If your polynomial is of a high degree, Knuth showed a way (it is in the book) to reduce the number of operations needed than the naive Horner implementation. Evaluating Polynomials When Some Parallelism is Available
Generalization of Horner’s Scheme
This method involves splitting up the polynomial into its odd and even powers, and then add them up.
Specifically, let \(y=x^{2}\) and get \(p_{e}\) and \(p_{o}\). When you evaluate both, then \(p=p_{e}+xp_{o}\). You can generalize this to \(y=x^{k}\).
Estrin’s Method
You can use Estrin’s method. This method takes more operations than Horner’s method, but it is faster due to parallelism.
Evaluating Polynomials on Modern Processors
In general, deciding what level of partitioning for evaluation of polynomials in parallel is nontrivial. There’s no general principle that will tell you which partitioning to use for a given order polynomial.

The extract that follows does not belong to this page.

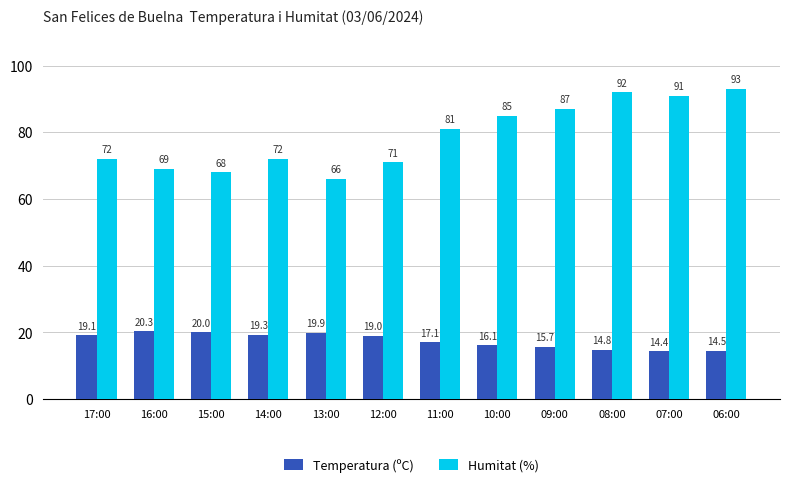

At which category is the sum across all series the highest?

06:00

Evaluating in parallel may also impact the accuracy of your result. Computing Bounds on the Evaluation Error
Much of this is covered in the Handbook book. I will not repeat it here. Note that the error bounds there assume FMA is not used (i.e. separate error for addition and multiplication).
He gives a Maple program for computing the error bounds, as well as how to use Gappa to get such a bound. Note that this error bound is not the ones given by analytical formulae. It is an algorithm that usually gives a much tighter bound. Use it only if you need a tighter bound.
Evaluation Error With Methods Different From Horner’s Scheme
In general, just use Gappa to estimate the error bound. Don’t try to write your own Maple program unless you will use the same strategy for many functions.
When High Accuracy Is Needed
We often need to compute at higher precision than our target precision (e.g. intermediate calculation).
Also, often \(a_{0}\), or \(a_{0}+a_{1}x\) will be much larger than the rest of the polynomial (perhaps due to range reduction). In these cases, evaluate the two separately, and store those values separately. Polynomial Evaluation By Specific Hardware I skipped this section.